Malvers Aurélien a dit…

Moi le groupe majeur que j'ai découvert cet été c'est Alan Jack Civilization - Bluesy Mind - 1969,Le vinyl trainé depuis un bout de temps dans le bac chez le disquaire, et la pochette m'intriguais depuis tout aussi longtemps... J'ai fini par aller l'acheter un de ces soirs poisseux et puants que l'été sait répandre sur l'écusson montpellierain...Il sait avéré que c'était du Blues Rock trés efficace fait par des français en plus! Alors je ne sais pas si vous connaissez,mais moi je n'ai pas encore décroché?

Julien Deléglise a dit…

Je connais Alan Jack. c'est un bon disque. Dommage qu'il n'ait pas pu persévéré. La scène Rock française était décidemment trop étroite d'esprit. D'autres furibards ont tenté de faire souffler l'esprit Rock anglo-saxons en France, notamment Rotomagus, les Variations ou même le premier Martin Circus. Mias tout cela est bien tombé soit dans l'oubli, soit dans la variété, soit dans les deux.

Johannes Musch a dit…

Les néerlandais ne sont pas tous en train de tourner en crevette sur les plages français.
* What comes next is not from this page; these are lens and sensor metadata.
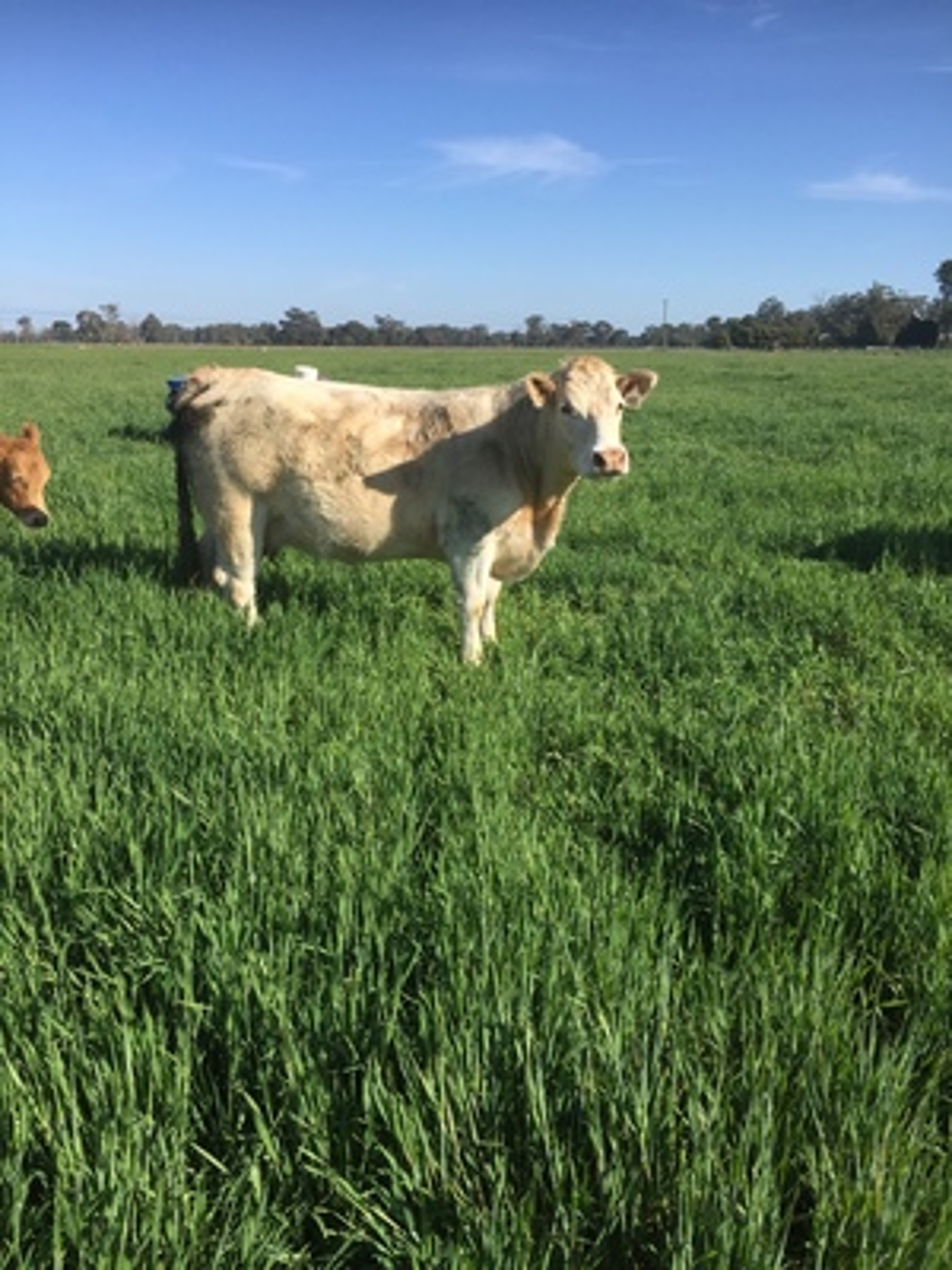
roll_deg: -0.3
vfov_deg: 61.7
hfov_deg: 48.2
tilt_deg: -16.1
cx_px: 476
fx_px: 1063
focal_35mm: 29
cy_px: 635
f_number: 2.2
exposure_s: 1/1799
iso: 32
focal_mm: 4.15
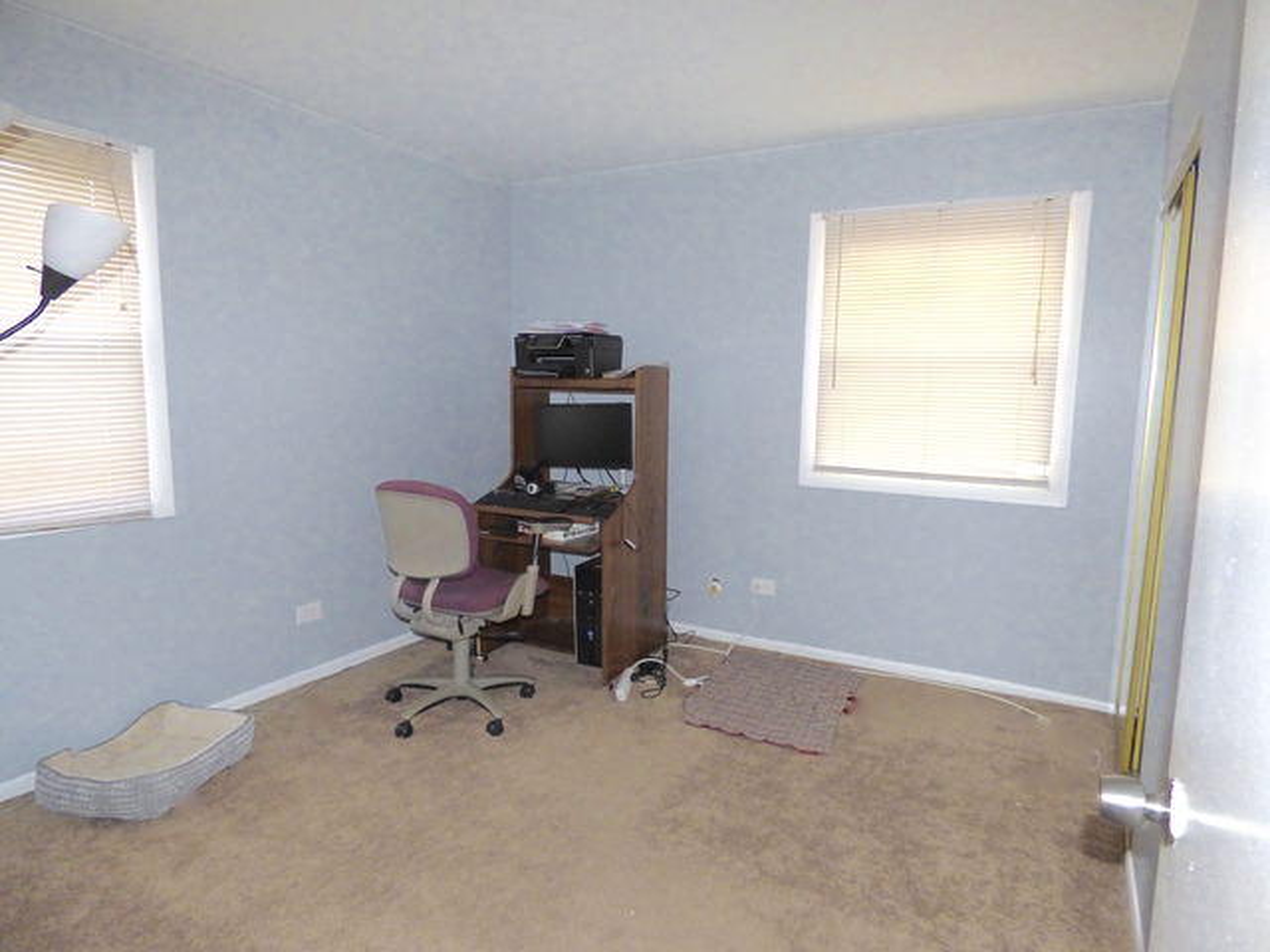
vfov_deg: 66.0
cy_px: 476
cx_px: 635
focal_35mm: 20
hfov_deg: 81.7
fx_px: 734
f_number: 2.8
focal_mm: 3.58
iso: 400
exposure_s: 1/60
Il y en a aussi qui font de la musique. Merci de le souligner Budgie dans ton très bon article sur Cuby and the Blizzards! Il se trouve que j'ai connu personnellement ces musiciens car je suis originaire de la même région du Nord des Pays-Bas. Tu as bien fait remarquer leurs influences très blues puis leur évolution en phase avec la vague du bluesrock anglais. Je peux y ajouter qu'ils étaient déjà repéré à l'époque par leurs collègues anglais qui appréciaient leurs qualités de musicien. Ainsi, ils ont accompagné Van Morrison lors d'une tournée aux Pays-Bas en '67, puis Alexis Korner les a rejoint lors d'un concert en Allemagne en '68. Last but not least, ils ont enregistré un album avec le bluesman américain Eddie Boyd en 1968. Tout ça pour dire qu'ils ne viennent pas de nulle part. Mais pour le grand public, et surtout en France ils restent relativement inconnus. Je félicite d'autant plus Budgie pour les avoir mis en avant dans son article.